H.fr : On ne cesse de nous répéter que les caisses de l'État sont vides. Cet argent, il faut bien le trouver…
JMF : Lorsque l'État investit un euro dans une EA, elle récupère largement cette somme. Car si ces travailleurs handicapés ne travaillent pas, il faut tout de même les aider par le biais de l'AAH (Allocation adulte handicapé), du RSA (Revenu de solidarité active) ou du chômage… Je vous laisse faire le calcul !
H.fr : Si cela est si évident, pourquoi tergiverser ?
JMF : Parce que l'argent ne sort pas des mêmes caisses. Chaque ministère défend son propre budget…

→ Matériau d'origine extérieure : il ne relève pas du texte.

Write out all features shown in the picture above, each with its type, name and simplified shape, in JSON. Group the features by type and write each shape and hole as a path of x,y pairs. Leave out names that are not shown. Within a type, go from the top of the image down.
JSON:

H.fr : Une entreprise adaptée ou EA, c'est quoi ?
JMF : C'est une entreprise ordinaire qui emploie au minimum 80% de travailleurs handicapés. Aujourd'hui, en France, elles comptent 30 000 salariés dont 24 000 en situation de handicap. Parmi eux, 21 500 bénéficient d'une aide au poste.
H.fr : 500 aides en 2015, ce sera suffisant ?

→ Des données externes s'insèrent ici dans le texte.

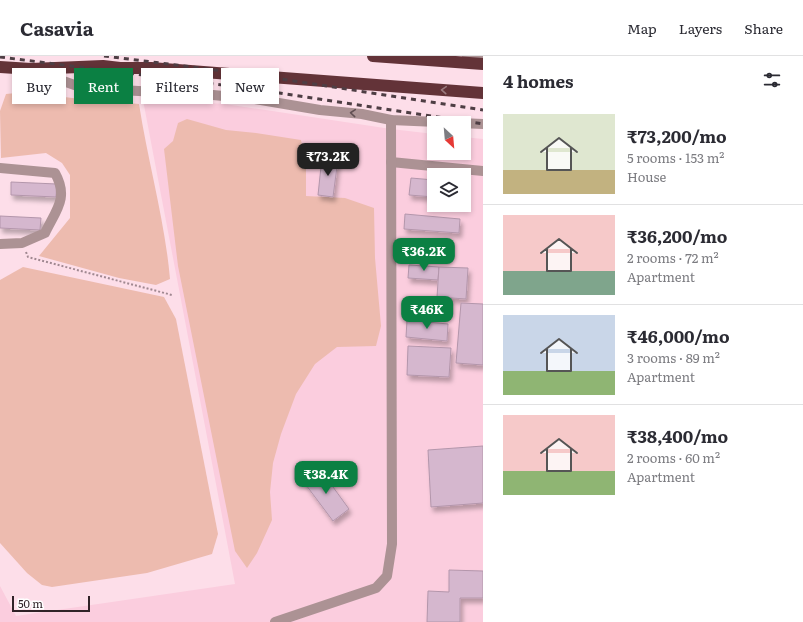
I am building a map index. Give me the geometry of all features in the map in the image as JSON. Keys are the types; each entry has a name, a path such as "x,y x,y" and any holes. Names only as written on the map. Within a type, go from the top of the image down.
{"highway":[{"path":"373,56 457,59 483,64"},
{"path":"34,68 55,62 103,61 120,62 151,68 483,93"},
{"path":"0,67 16,68"}],"street":[{"path":"457,59 483,57"},
{"path":"66,82 83,88 213,95 255,99 320,110 362,114 391,120 483,124"},
{"path":"275,622 376,588 387,576 392,544 391,120"},
{"path":"391,162 483,171"},
{"path":"0,168 55,173 60,182 62,199 45,233 22,243 0,244"}],"path":[{"path":"22,243 28,257 172,295"}],"shaded area":[{"path":"12,93 12,104 66,104 66,97 74,98 74,104 139,104 168,257 170,279 156,285 119,278 39,256 70,218 70,175 62,163 46,153 1,158 0,111 6,94"},
{"path":"144,104 225,104 427,133 427,160 471,160 471,138 483,139 483,622 0,622 0,586 16,616 235,584"},
{"path":"187,119 226,130 301,140 306,164 306,196 345,198 374,208 375,258 381,326 376,346 337,347 315,364 296,394 281,434 273,463 270,492 272,520 257,553 247,568 235,551 178,266 164,149 173,141 178,123"},
{"path":"23,267 164,297 176,319 218,534 212,554 147,573 52,587 42,585 27,573 0,543 0,280"}],"building":[{"path":"322,157 338,159 333,197 318,195"},
{"path":"411,178 427,179 427,196 409,195"},
{"path":"11,182 57,184 56,197 11,195"},
{"path":"405,214 460,219 459,233 404,229"},
{"path":"0,216 41,218 40,230 0,228"},
{"path":"409,265 439,267 438,280 408,278"},
{"path":"439,267 468,268 466,299 437,297"},
{"path":"461,303 483,304 483,365 456,363"},
{"path":"407,320 448,324 447,341 406,337"},
{"path":"408,346 451,348 449,377 407,375"},
{"path":"483,446 483,503 431,507 428,450"},
{"path":"320,469 349,509 333,521 303,481"},
{"path":"449,570 483,571 483,598 460,598 460,622 427,622 428,591 449,592"}],"railway":[{"path":"104,56 248,74 483,110"},
{"path":"0,57 246,88 483,124"}]}
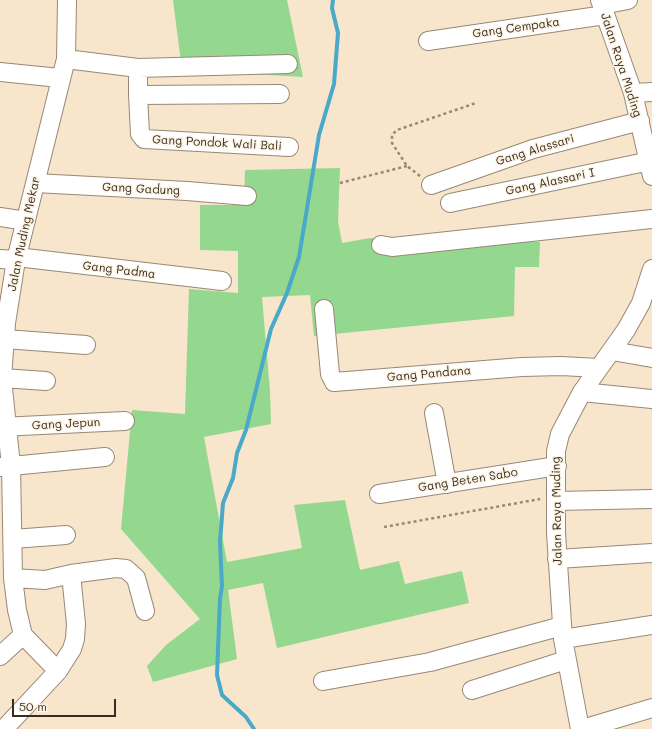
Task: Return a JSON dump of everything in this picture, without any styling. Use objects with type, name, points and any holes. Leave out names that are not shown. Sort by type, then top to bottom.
[{"type":"street","name":"Jalan Muding Mekar","points":[[23,635],[13,578],[13,538],[3,427],[2,378],[6,339],[5,302],[11,259],[26,221],[60,78],[66,59],[67,0]]},
{"type":"street","name":"Gang Cempaka","points":[[428,41],[602,7],[628,0]]},
{"type":"street","name":"Jalan Raya Muding","points":[[602,7],[633,93],[651,168]]},
{"type":"street","points":[[66,59],[138,68],[288,64]]},
{"type":"street","name":"Gang Pondok Wali Bali","points":[[138,68],[140,134],[144,139],[289,147]]},
{"type":"street","points":[[0,72],[60,78]]},
{"type":"street","points":[[633,93],[652,92]]},
{"type":"street","points":[[138,95],[280,94]]},
{"type":"street","name":"Gang Alassari","points":[[431,185],[533,149],[640,121]]},
{"type":"street","name":"Gang Alassari I","points":[[450,203],[651,168]]},
{"type":"street","name":"Gang Gadung","points":[[35,183],[186,191],[247,196]]},
{"type":"street","points":[[0,217],[26,221]]},
{"type":"street","points":[[381,245],[392,246],[652,219]]},
{"type":"street","name":"Gang Padma","points":[[11,259],[222,282]]},
{"type":"street","name":"Jalan Raya Muding","points":[[581,729],[566,660],[562,632],[557,559],[556,452],[560,434],[582,392],[612,351],[641,303],[652,269]]},
{"type":"street","name":"Gang Pandana","points":[[324,309],[330,374],[334,382],[522,367],[561,366],[599,368]]},
{"type":"street","points":[[6,339],[86,345]]},
{"type":"street","points":[[612,351],[652,358]]},
{"type":"street","points":[[2,378],[46,381]]},
{"type":"street","points":[[582,392],[652,399]]},
{"type":"street","points":[[434,413],[447,484]]},
{"type":"street","name":"Gang Jepun","points":[[3,427],[125,421]]},
{"type":"street","points":[[6,467],[105,457]]},
{"type":"street","name":"Gang Beten Sabo","points":[[379,494],[556,466]]},
{"type":"street","points":[[556,499],[652,498]]},
{"type":"street","points":[[13,538],[66,535]]},
{"type":"street","points":[[557,559],[652,553]]},
{"type":"street","points":[[13,578],[45,580],[71,574],[116,568],[126,569],[136,578],[145,611]]},
{"type":"street","points":[[4,729],[58,671],[72,649],[75,639],[76,624],[71,574]]},
{"type":"street","points":[[323,681],[430,662],[562,632],[652,625]]},
{"type":"street","points":[[0,656],[23,635],[58,671]]},
{"type":"street","points":[[472,690],[566,660]]},
{"type":"street","points":[[581,729],[652,708]]},
{"type":"path","points":[[431,185],[407,166],[392,143],[392,135],[397,130],[476,103]]},
{"type":"path","points":[[340,183],[407,166]]},
{"type":"path","points":[[384,527],[556,499]]},
{"type":"green space","points":[[173,0],[287,0],[303,77],[182,70]]},
{"type":"green space","points":[[340,168],[338,221],[342,243],[370,238],[540,242],[539,267],[515,267],[514,316],[314,336],[310,295],[262,297],[270,391],[271,424],[204,437],[227,562],[302,548],[294,505],[345,500],[360,570],[399,561],[405,584],[462,571],[469,603],[277,648],[263,583],[228,590],[237,659],[153,682],[147,666],[166,645],[200,619],[121,529],[132,410],[185,414],[189,289],[238,293],[238,251],[200,250],[200,205],[244,205],[245,170]]},
{"type":"waterway","points":[[254,729],[246,717],[222,695],[217,675],[220,599],[222,586],[220,542],[223,503],[233,478],[237,453],[246,430],[271,329],[287,293],[299,257],[319,135],[334,84],[338,33],[332,8],[333,0]]}]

JMF : Eh bien non, même si le gouvernement prétend le contraire. Je viens de prendre connaissance d'une récente étude qui affirme que seulement 98% des aides au poste sont utilisées. Mais ce n'est pas la réalité à l'instant T. Dans ma région, par exemple, Pays-de-Loire, il va en manquer 25 ou 30. Nous ne sommes pas certains que ces 500 nouvelles aides couvriront les besoins de 2015. Or, sans ce coup de pouce, nos entreprises sont réellement en difficulté et ne peuvent pas se projeter et mettre en place une stratégie à long terme.
H.fr : Certaines EA risquent donc de mettre la clé sous la porte ?
JMF : Pas tout à fait, cela ne remet pas en cause leur viabilité mais cela se fera au détriment des travailleurs handicapés. Je suis avant tout un chef d'entreprise qui doit servir ses clients. Alors peut-être que dans mes stratégies de demain, je n'emploierai plus que 80% de personnes handicapées au lieu de 95%. Or nos entreprises n'ont de sens que si elles offrent du travail à ceux qui sont éloignés de l'emploi. 400 000 en France !
H.fr : 500 aides ont été accordées pour 2015 mais vous en réclamiez 1 000 sur deux ans ? Quid des 500 restantes ?
JMF : Nous n'en savons rien pour le moment mais nos actions se poursuivent et nous avons bon espoir. Il est vrai que ce flou complique nos stratégies ; on nous demande de faire des projections sur trois ans sans savoir combien d'aides au poste nous seront accordées l'année suivante. Alors, tous les ans, on remet ça ; le même combat !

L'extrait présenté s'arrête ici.